WORK ORDER = Whenever a line in the listing contains "scale", copy that line.
== == ==
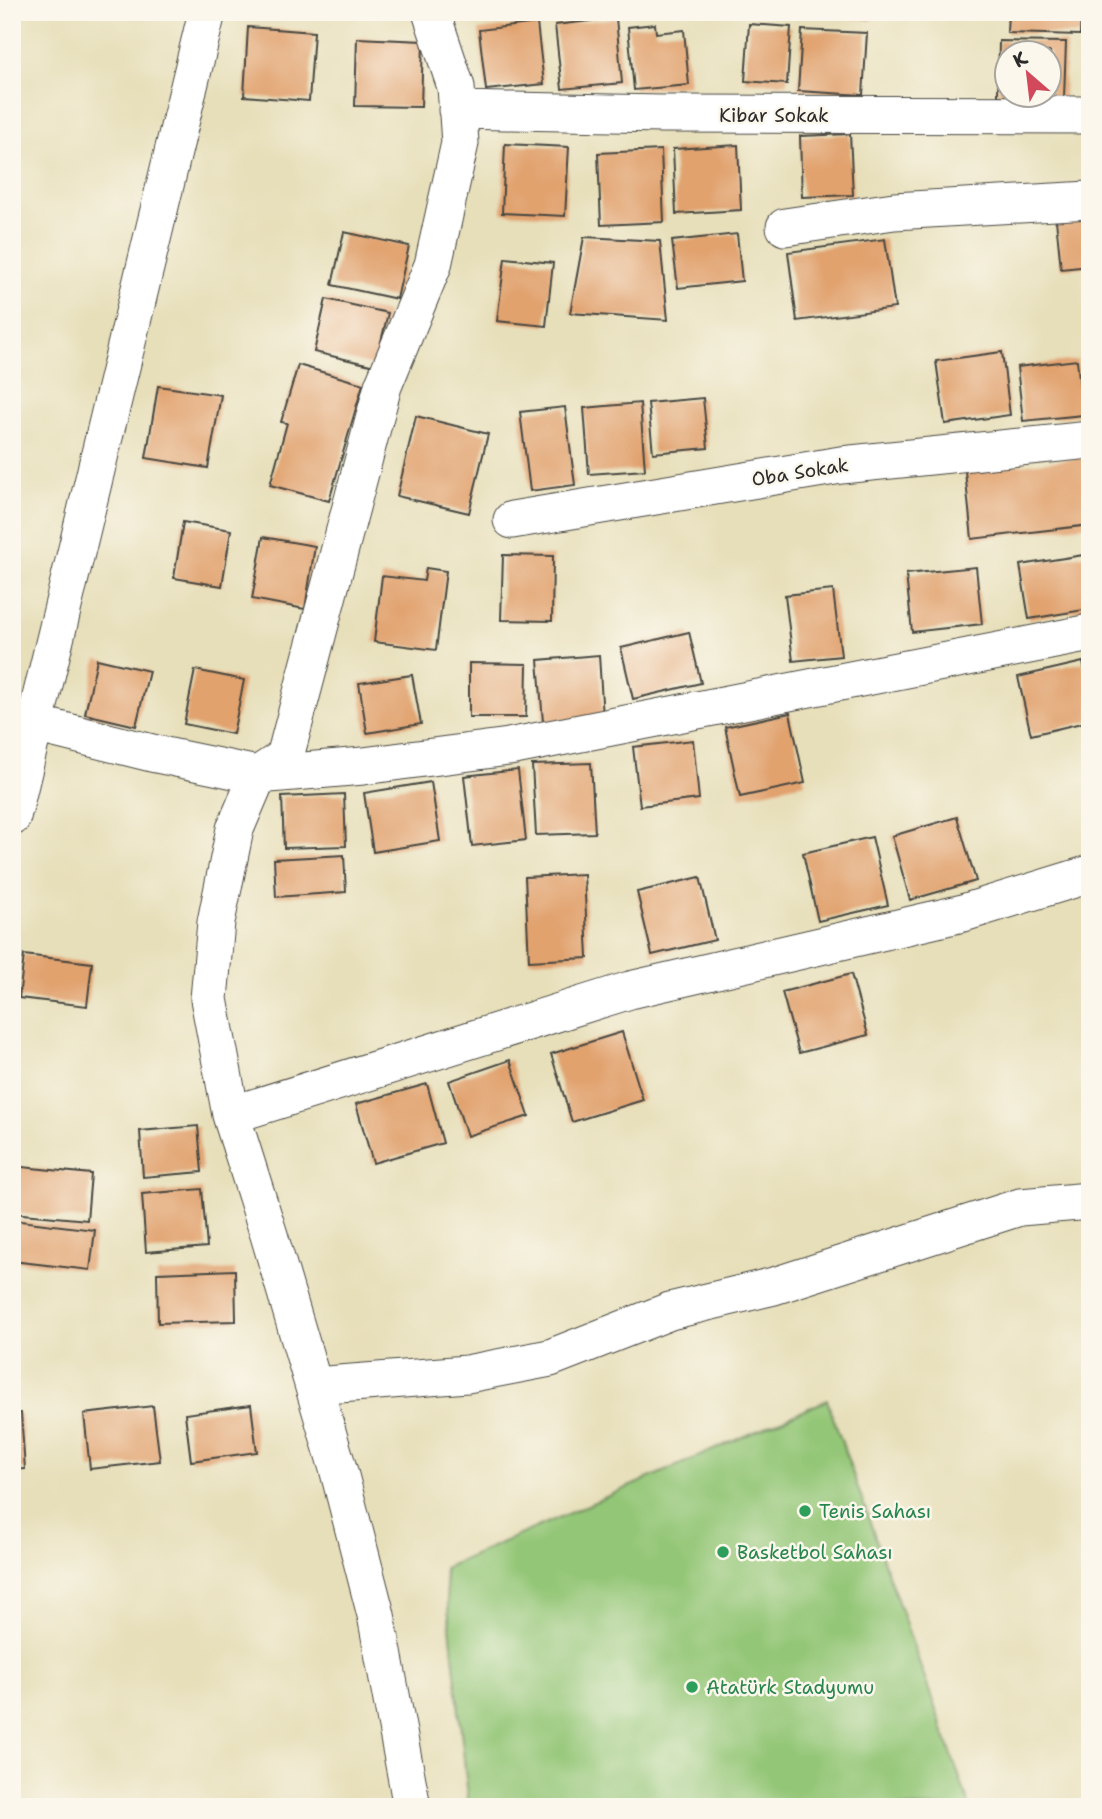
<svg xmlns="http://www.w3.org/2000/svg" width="1102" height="1819" viewBox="0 0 1102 1819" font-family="'Shantell Sans',sans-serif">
<rect width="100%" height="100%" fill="#fbf7ec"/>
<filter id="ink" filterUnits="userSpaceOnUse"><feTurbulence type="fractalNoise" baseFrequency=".0143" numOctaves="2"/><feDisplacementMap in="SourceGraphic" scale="14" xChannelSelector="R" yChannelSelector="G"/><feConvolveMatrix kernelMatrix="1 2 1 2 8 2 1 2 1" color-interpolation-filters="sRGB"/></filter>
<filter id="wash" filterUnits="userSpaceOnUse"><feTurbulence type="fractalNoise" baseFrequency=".00686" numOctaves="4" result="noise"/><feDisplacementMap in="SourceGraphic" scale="28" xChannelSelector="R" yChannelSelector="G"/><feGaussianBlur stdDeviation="1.57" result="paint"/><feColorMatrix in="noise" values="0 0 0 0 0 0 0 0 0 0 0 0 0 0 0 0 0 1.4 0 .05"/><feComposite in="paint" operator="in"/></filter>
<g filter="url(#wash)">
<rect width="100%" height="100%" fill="#e7dfba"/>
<path fill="#93c676" stroke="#5f7850" stroke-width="2" d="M827 1400 970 1807H469L444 1568Z"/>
<g id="blocks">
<path fill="#e1a26e" d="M809 12H872V20L809 15Z
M1008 12H1081L1080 35 1007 33Z
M616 18 622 83 562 89 555 25Z
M537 23 544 84 486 90 479 30Z
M655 24 656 33 684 30 689 85 634 90 628 27Z
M749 24 791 27 787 84 745 81Z
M248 27 314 32 309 101 244 96Z
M802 30 867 33 863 95 798 91Z
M357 38 423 41 421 107 355 106Z
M999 41 1066 42 1064 98 1020 97V94H1050V52H1007V96H998Z
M850 134 853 195 802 197 800 136Z
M505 144 569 147 565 216 502 213Z
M738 145 741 210 676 214 673 149Z
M661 150 664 222 601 225 598 153Z
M1090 217V266L1061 269 1056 220Z
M344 232 409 246 397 299 332 285Z
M737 234 742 281 678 288 672 241Z
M584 237 660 241 668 320 570 313Z
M885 239 895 308 797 321 788 252Z
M505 258 553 263 546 326 497 321Z
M326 299 388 313 375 366 314 352Z
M1002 352 1010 415 945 424 936 361Z
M1077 360 1083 415 1023 421 1017 367Z
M298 365 363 384 329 501 270 485 287 423 281 422Z
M158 386 221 395 208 468 146 458Z
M703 398 708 448 653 453 648 403Z
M640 403 645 470 589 474 584 408Z
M565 407 575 485 530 491 520 412Z
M416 416 488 434 469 513 397 496Z
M1090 457V525L972 539 965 471Z
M183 522 231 530 222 586 174 578Z
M263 537 315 546 305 609 252 599Z
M1090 554V609L1029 619 1020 565Z
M503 555 553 556 552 621 501 620Z
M976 567 982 624 912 632 906 574Z
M426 568 446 571 436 650 374 642 382 576 424 581Z
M833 590 841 656 793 661 785 595Z
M689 632 701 683 633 699 621 648Z
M599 655 603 718 543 722 538 660Z
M97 659 149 671 136 726 85 714Z
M1083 662 1090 692V721L1031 735 1018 677Z
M469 663 527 664 526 717H469Z
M195 670 244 680 233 734 184 724Z
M412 675 421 724 367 733 359 683Z
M790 713 805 783 740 797 725 727Z
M693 740 699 799 640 806 633 747Z
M591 763 595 833 536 835 532 765Z
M518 770 526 840 472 846 464 776Z
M431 782 440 841 373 852 364 793Z
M344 794 346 846 284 848 282 797Z
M957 817 976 881 910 900 892 836Z
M872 837 888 905 818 921 803 853Z
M344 855 346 892 276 897 274 859Z
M584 874 588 958 529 961 525 877Z
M700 877 715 940 652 955 637 892Z
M24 955 92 963 87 1006 19 998Z
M851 974 868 1035 799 1053 782 992Z
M622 1032 643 1100 572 1122 551 1054Z
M510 1060 529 1116 467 1136 449 1081Z
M427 1084 443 1143 373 1163 356 1104Z
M198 1126 202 1172 143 1177 140 1131Z
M12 1166 91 1174 87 1220 12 1213Z
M202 1189 207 1247 146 1252 142 1194Z
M12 1220 95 1230 90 1270 12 1261Z
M235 1270 236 1321 158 1323 157 1273Z
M251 1405 257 1452 191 1461 185 1414Z
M153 1406 160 1461 90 1469 84 1414Z
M21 1413 25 1469 12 1470V1414Z"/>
</g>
</g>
<g filter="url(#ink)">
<use href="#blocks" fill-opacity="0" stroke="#474640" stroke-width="2"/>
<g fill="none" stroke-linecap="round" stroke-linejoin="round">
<g stroke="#474640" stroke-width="39">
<path id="street" d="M457 110 662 114 1090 115
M785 227 894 211 1090 200
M512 520 841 465 1090 440
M35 724 156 754 258 775 363 766 509 747 1090 633
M12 817 207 12
M231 1115 630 990 963 913 1090 874
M314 1386 467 1374 550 1358 670 1311 774 1286 1020 1207 1090 1201
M412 1807 376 1615 339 1472 269 1235 231 1115 209 999 216 922 235 829 258 775 285 757 383 386 433 265 460 143 456 87 431 12"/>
</g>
<use href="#street" stroke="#fff" stroke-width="37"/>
</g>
</g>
<g fill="#2e9e5b" stroke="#fbf7ec" stroke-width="2.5">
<circle cx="805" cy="1511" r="7"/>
<circle cx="723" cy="1552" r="7"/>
<circle cx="692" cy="1687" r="7"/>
</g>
<g text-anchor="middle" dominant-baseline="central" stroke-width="5" stroke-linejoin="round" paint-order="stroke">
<g font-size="19" fill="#2b2b2b" stroke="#fbf7ec">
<text x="774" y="115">Kibar Sokak</text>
<text transform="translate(800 472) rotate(-9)">Oba Sokak</text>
</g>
<g font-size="19" fill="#27864d" stroke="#fbf7ec" text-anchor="start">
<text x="819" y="1511">Tenis Sahası</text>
<text x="737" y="1552">Basketbol Sahası</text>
<text x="706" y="1687">Atatürk Stadyumu</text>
</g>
</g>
<rect width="1102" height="1819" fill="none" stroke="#fbf7ec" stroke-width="42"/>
<g transform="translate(1028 74) rotate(332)"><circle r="33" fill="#fbf7ec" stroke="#a8a59f" stroke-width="2"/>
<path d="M0-5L12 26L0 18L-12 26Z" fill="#d1495b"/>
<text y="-10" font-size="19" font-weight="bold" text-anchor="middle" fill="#2b2b2b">K</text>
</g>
</svg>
== == ==
ANSWER FOR THIS EXERCISE =
<filter id="ink" filterUnits="userSpaceOnUse"><feTurbulence type="fractalNoise" baseFrequency=".0143" numOctaves="2"/><feDisplacementMap in="SourceGraphic" scale="14" xChannelSelector="R" yChannelSelector="G"/><feConvolveMatrix kernelMatrix="1 2 1 2 8 2 1 2 1" color-interpolation-filters="sRGB"/></filter>
<filter id="wash" filterUnits="userSpaceOnUse"><feTurbulence type="fractalNoise" baseFrequency=".00686" numOctaves="4" result="noise"/><feDisplacementMap in="SourceGraphic" scale="28" xChannelSelector="R" yChannelSelector="G"/><feGaussianBlur stdDeviation="1.57" result="paint"/><feColorMatrix in="noise" values="0 0 0 0 0 0 0 0 0 0 0 0 0 0 0 0 0 1.4 0 .05"/><feComposite in="paint" operator="in"/></filter>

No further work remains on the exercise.